No te fíes de los PDF firmados: cambian contenido sin romper la firma

Rubén Velasco

Si queremos asegurarnos de que un documento PDF no ha sido alterado desde que su creador lo guardó hasta que nos llegó al ordenador, debemos fijarnos en la firma digital. Al firmar un documento PDF, se guarda en este un hash que nos sirve para garantizar su integridad. Si se realiza cualquier cambio en el documento, el hash se rompe, la firma deja de ser válida y, por tanto, sabemos que algo se ha modificado. Sin embargo, un grupo de investigadores acaba de descubrir una vulnerabilidad que permite a cualquiera modificar un PDF sin romper la firma.

Las firmas de PDF se suelen utilizar generalmente en el ámbito empresarial. Es una forma de garantizar que un documento, o una factura, no ha sido modificada en un punto intermedio. En caso de que se detecte alguna modificación con la firma, entonces el destinatario verá un aviso que le indicará que la firma digital no es válida.

No es la primera vez que consiguen romper la seguridad de un documento PDF. En 2019, un grupo de investigadores encontró una serie de debilidades en los principales visores a través de las cuales era posible modificar el contenido de cualquier documento sin que saltara el aviso de firma inválida. Los desarrolladores de los visores crearon parches para solucionar este problema y que las firmas fueran más fiables.

Sin embargo, esta misma semana, un grupo de investigadores de seguridad alemanes han encontrado la forma de saltarse todas estas medidas de seguridad de los visores y romper así la protección de integridad de los PDF firmados digitalmente.

Shadow Attacks: ocultar contenido en los PDF sin romper la firma

La técnica utilizada para llevar a cabo estas técnicas se le conoce como «Shadow Attack«, o «Ataque en la sombra». A diferencia de las técnicas usadas hasta ahora, este tipo de ataques se aprovecha de la flexibilidad que ofrece el formato PDF de forma original. De esta manera, el autor del documento puede ver el documento original, mientras que la víctima verá otro documento totalmente diferente. Y en ambos casos, la firma digital sigue siendo válida.

PDF con firma modificado

Esta técnica se puede aprovechar de varias formas. Por ejemplo, se puede ocultar un texto detrás de una imagen que ocupa la página entera.
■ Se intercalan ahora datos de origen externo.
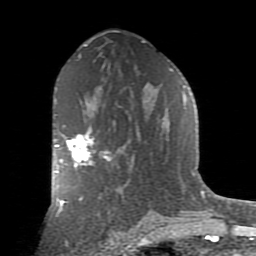
Breast MRI (dynamic contrast-enhanced), one axial slice; cropped to one breast; dynamic contrast-enhanced series, time point 2 of 9 at this slice position (early post-contrast); 1.5 T; TE 2.7 ms, TR 6.1 ms; 2 mm slice thickness; 256 × 256 image matrix. Female patient.
Structures marked on this image (semi-automatically segmented with operator editing):
- enhancing-tissue mask used for the functional tumour volume (all voxels passing the contrast-enhancement thresholds inside the analysis volume; usually the tumour): bounding box [x1, y1, x2, y2] px = [55, 128, 107, 173]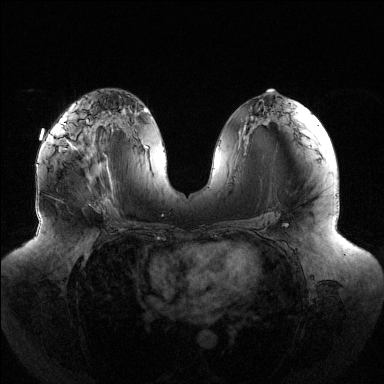
Breast MRI (dynamic contrast-enhanced), one axial slice. Dynamic contrast-enhanced series, time point 2 of 6 at this slice position (early post-contrast). 1.5 T. TE 1.5 ms, TR 4.6 ms. 1.2 mm slice thickness. 384 × 384 image matrix, field of view 430 × 430 mm. Female patient.
Outlined on this slice (semi-automatically segmented with operator editing):
- enhancing-tissue mask used for the functional tumour volume (all voxels passing the contrast-enhancement thresholds inside the analysis volume; usually the tumour): bounding box (x1, y1, x2, y2) in pixels: (52, 116, 110, 179)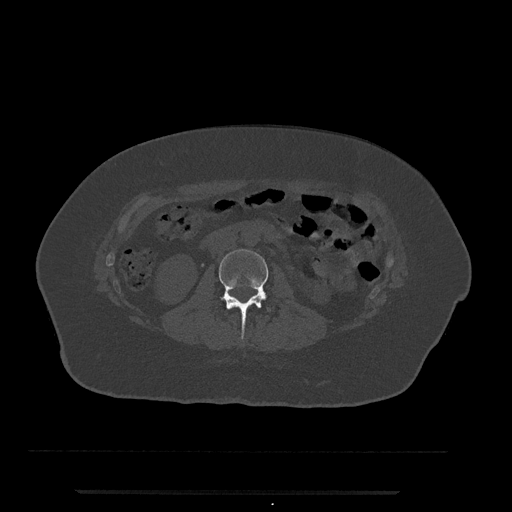
CT including the spine, one axial slice; position 33 of 797 along the scan axis; reconstruction kernel Br40s/3; 120 kVp; bone window (W 1800 / L 400 HU); 512 × 512 image matrix, field of view 440 × 440 mm. Patient: female, 51 years. Case-level facts recorded for this patient, not image findings: primary cancer: neuro; vertebrae with lytic lesions (as recorded): T8.
Outlined on this slice (semi-automatic segmentation, software-assisted and operator-edited):
- L2 vertebra: bounding box (x1, y1, x2, y2) in pixels: (219, 249, 269, 333)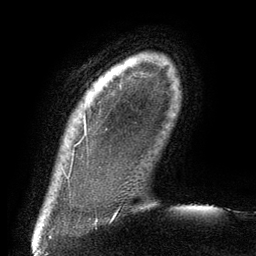
Breast MRI (dynamic contrast-enhanced), one axial slice. Cropped to one breast. Dynamic contrast-enhanced series, time point 2 of 6 at this slice position (early post-contrast). 3 T. TE 2.7 ms, TR 6.5 ms. 1.2 mm slice thickness. 256 × 256 image matrix. Female patient.
Structures marked on this image (semi-automatic segmentation, software-assisted and operator-edited):
- enhancing-tissue mask used for the functional tumour volume (all voxels passing the contrast-enhancement thresholds inside the analysis volume; usually the tumour): bounding box <84,122,86,131> (left, top, right, bottom; pixels)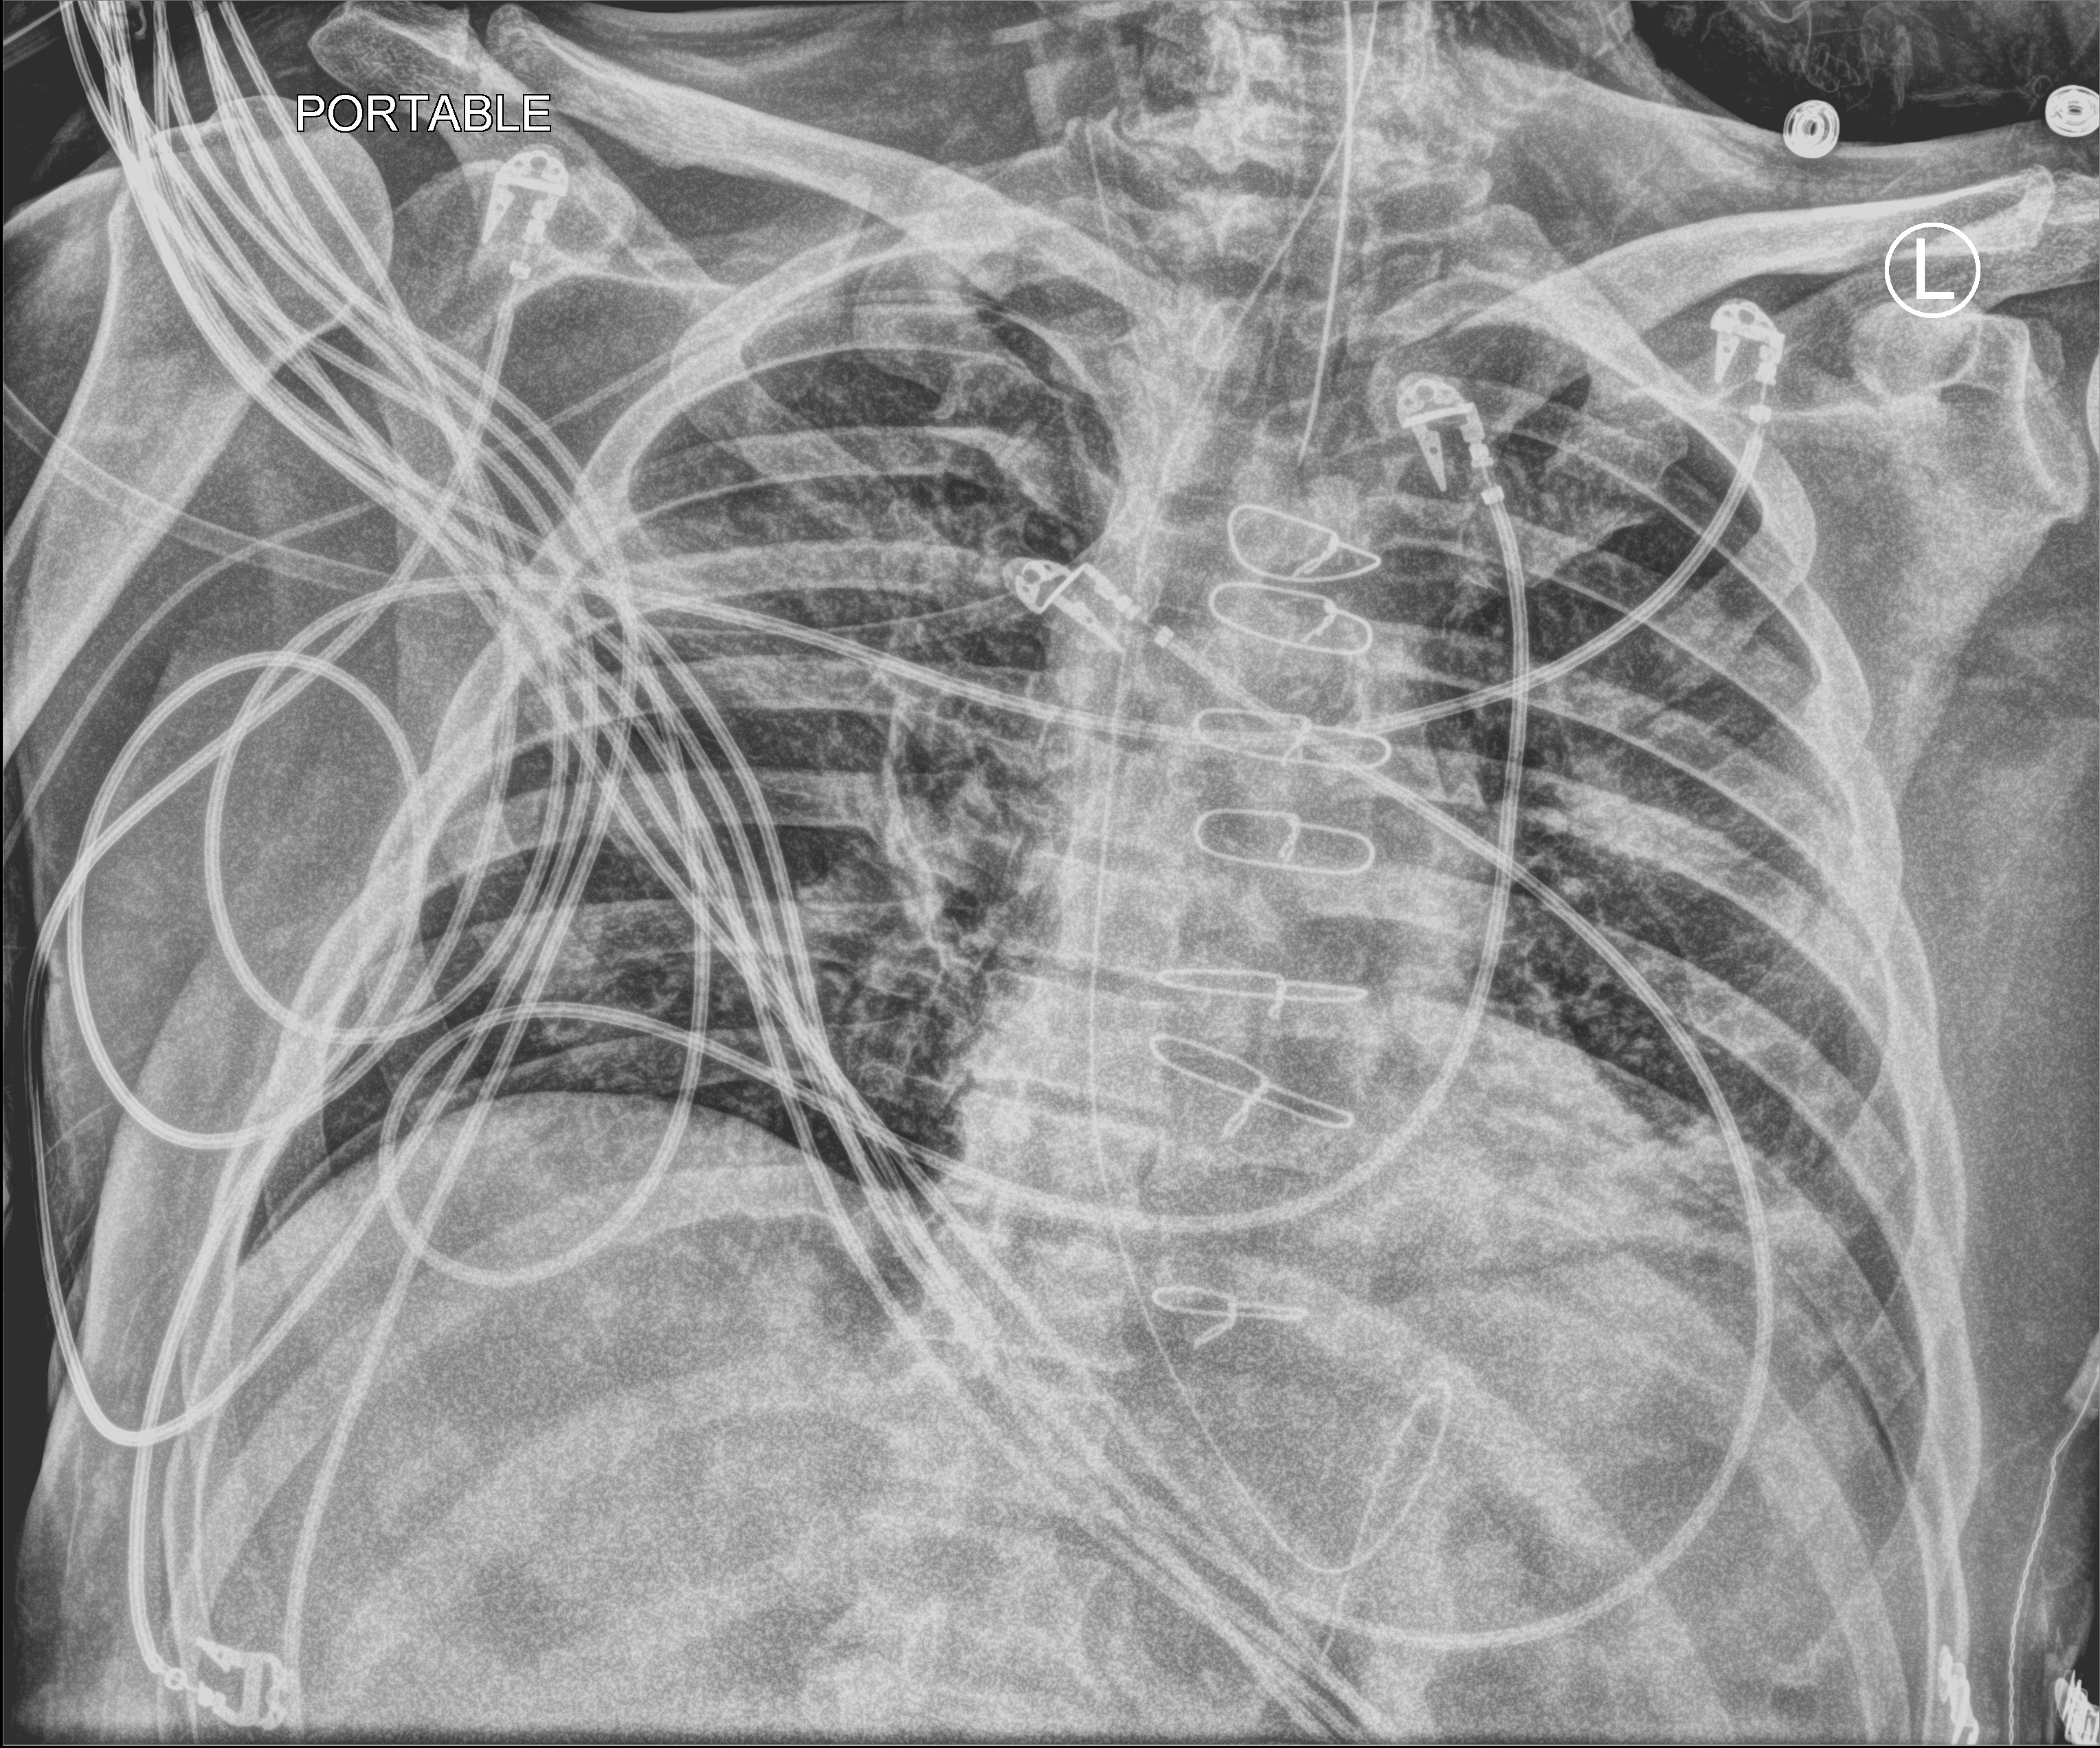
Bedside chest radiograph (computed radiography), anteroposterior (AP) projection. Male patient hospitalised with COVID-19, age 60–74 years.
Hospital-stay facts (about this admission, not read from this image; timing relative to this image not recorded): mechanically ventilated during this hospital stay: yes; smoking status (admission record): former.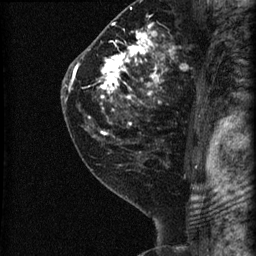
Breast MRI (dynamic contrast-enhanced), one sagittal slice. Position 44 of 60 along the scan axis. Dynamic contrast-enhanced series, image 2 of 3 at this slice position (ordered by acquisition). 1.5 T. TE 4.2 ms, TR 22.7 ms. 1.8 mm slice thickness. 256 × 256 image matrix. Patient: female, 45 years. From the clinical record (not read from this slice): setting: breast cancer imaged before/during neoadjuvant chemotherapy; receptor status: HR-positive, HER2-negative.
Structures marked on this image (semi-automatically segmented with operator editing):
- analysis volume of interest (the breast-tissue region the enhancement analysis was run in; not a lesion): bounding box <74,11,205,140> (left, top, right, bottom; pixels)
- tumour enhancement mask (voxels above the 90 % enhancement threshold inside the analysis volume of interest): <74,23,172,135>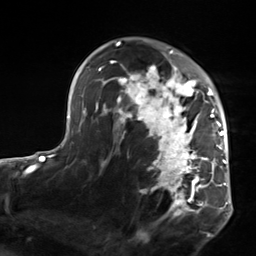
Breast MRI, one axial slice; slice 96 of 124 in the series (ordered by position); cropped to one breast; dynamic contrast-enhanced series, time point 2 of 7 at this slice position (early post-contrast); 3 T; TE 1.8 ms, TR 4.7 ms; 1.3 mm slice thickness; 256 × 256 image matrix, field of view 150 × 150 mm. Female patient.
Annotated regions visible in this slice (semi-automatic segmentation, software-assisted and operator-edited):
- enhancing-tissue mask used for the functional tumour volume (all voxels passing the contrast-enhancement thresholds inside the analysis volume; usually the tumour): bounding box [x1, y1, x2, y2] px = [103, 50, 223, 216]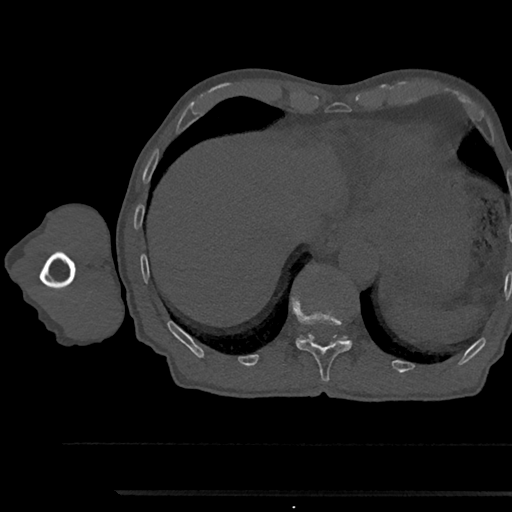
CT including the spine, one axial slice; slice 768 of 797 in the series (ordered by position); bone window (W 1800 / L 400 HU); 0.5 mm slice thickness; 512 × 512 image matrix, field of view 367 × 367 mm. Male patient, age 79 years. Case-level facts recorded for this patient, not image findings: primary cancer: prostate.
Structures marked on this image (semi-automatically segmented with operator editing):
- T11 vertebra: box from (x=295, y=307) to (x=352, y=382) px
- T12 vertebra: (x=299, y=334)–(x=348, y=340)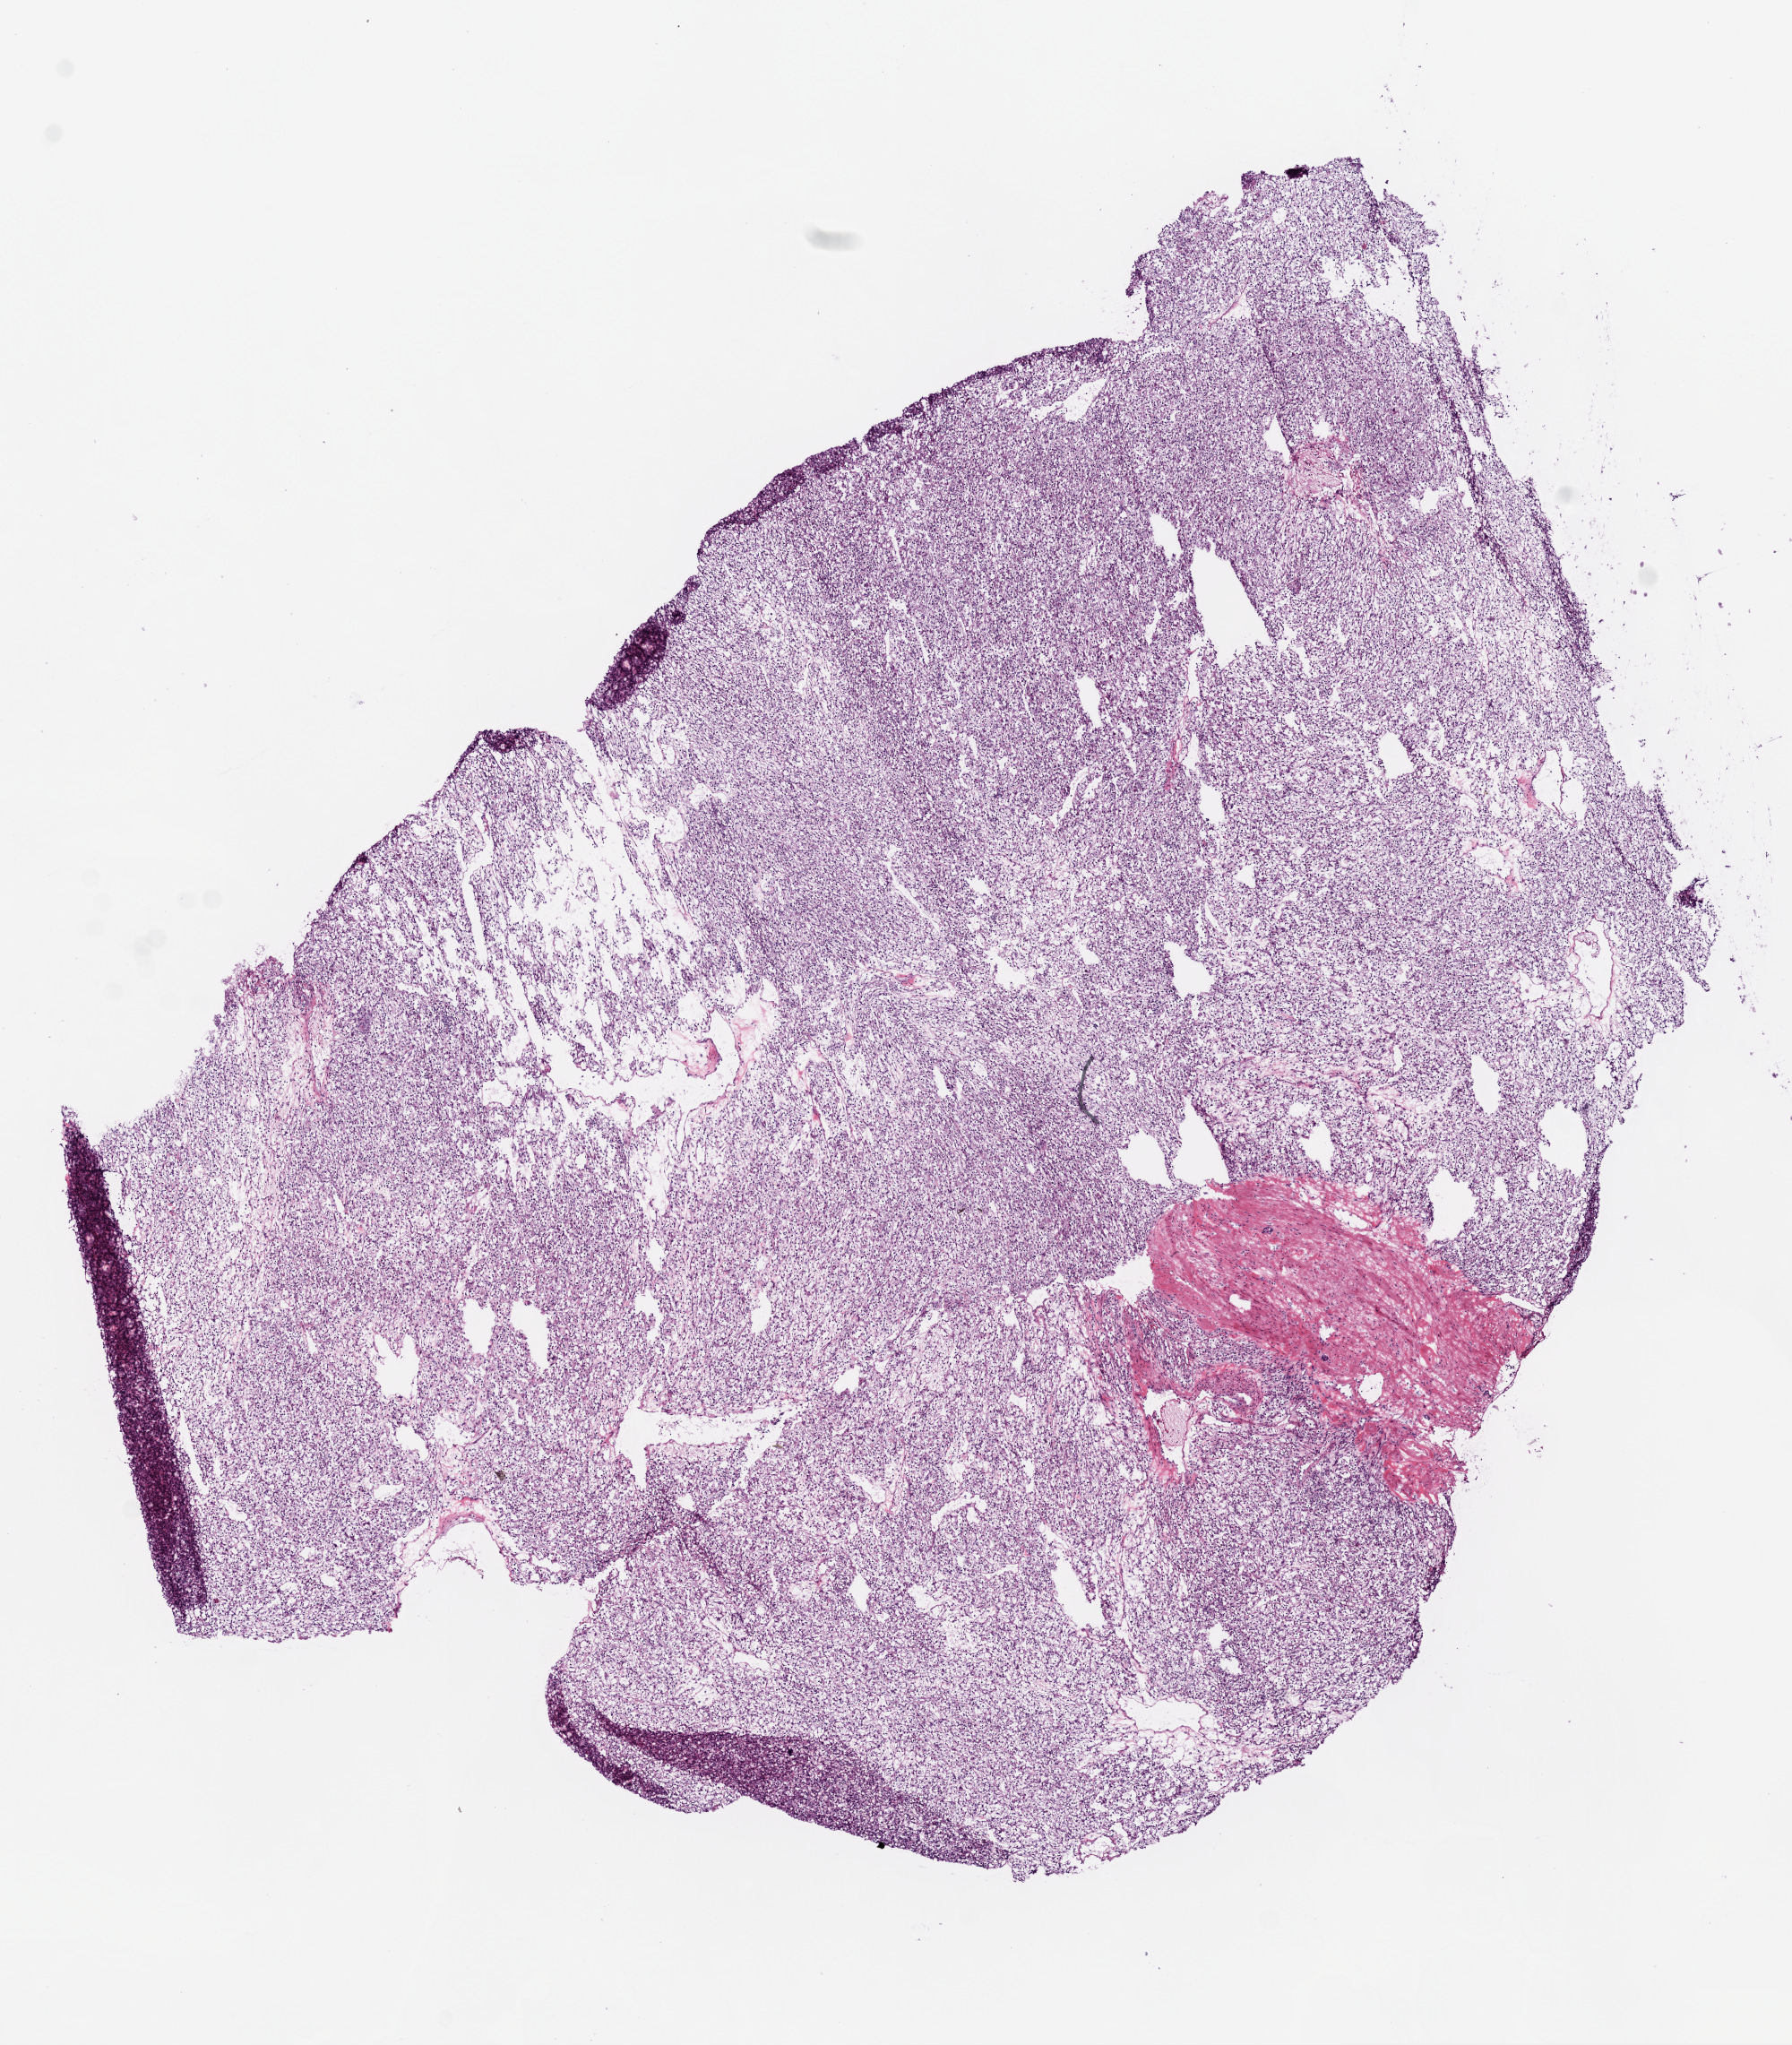
Digitized Hematoxylin and eosin (H&E) stained tissue section (whole slide) — a low-resolution overview of the entire scanned area, about 8.0 x 9.2 mm (acquisition: 20x scan). Frozen section. Primary tumour sample from the kidney. Patient: male, age at initial diagnosis 66 years. Histologic grade: G3 (poorly differentiated). Pathologist review of this section (percent, as recorded): tumour cells 90%, tumour nuclei 90%, normal cells 5%, stromal cells 5%, necrosis 0%.
AJCC pathologic stage: III. Diagnosis: Clear cell adenocarcinoma, NOS.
Cuando el creador firma el documento, y los piratas informáticos se hacen con él, pueden modificarlo para que la imagen no se muestre, por lo que se podría ver solo el contenido de detrás. Y la firma seguiría siendo válida.

Otra forma de aprovecharse de esta vulnerabilidad es mediante el reemplazo. El formato de Adobe permite modificar ciertos elementos que no formen parte de la integridad del documento sin modificar la firma. Por ejemplo, la fuente. Sin embargo, un atacante puede añadir al documento una fuente creada específicamente para un fin que cambie los caracteres o los números del documento.

Y también se pueden combinar ambas técnicas para llevar a cabo ataques mucho más complejos.

Cómo protegernos

La verdad es que este tipo de ataques informáticos son bastante dirigidos. Sería raro ver estas técnicas en ataques masivos, por ejemplo, a través del correo electrónico. Pero podría ocurrir. Y como estas técnicas abusan de funciones legítimas de Adobe, no se pueden bloquear mediante un parche en los visores.

Por tanto, la única forma de estar seguros de que el archivo no ha sido modificado es asegurándonos, con quien lo ha formado, de que el contenido que vemos es realmente el que había originalmente, y que nada ni nadie lo ha podido cambiar en trayecto desde su PC al nuestro.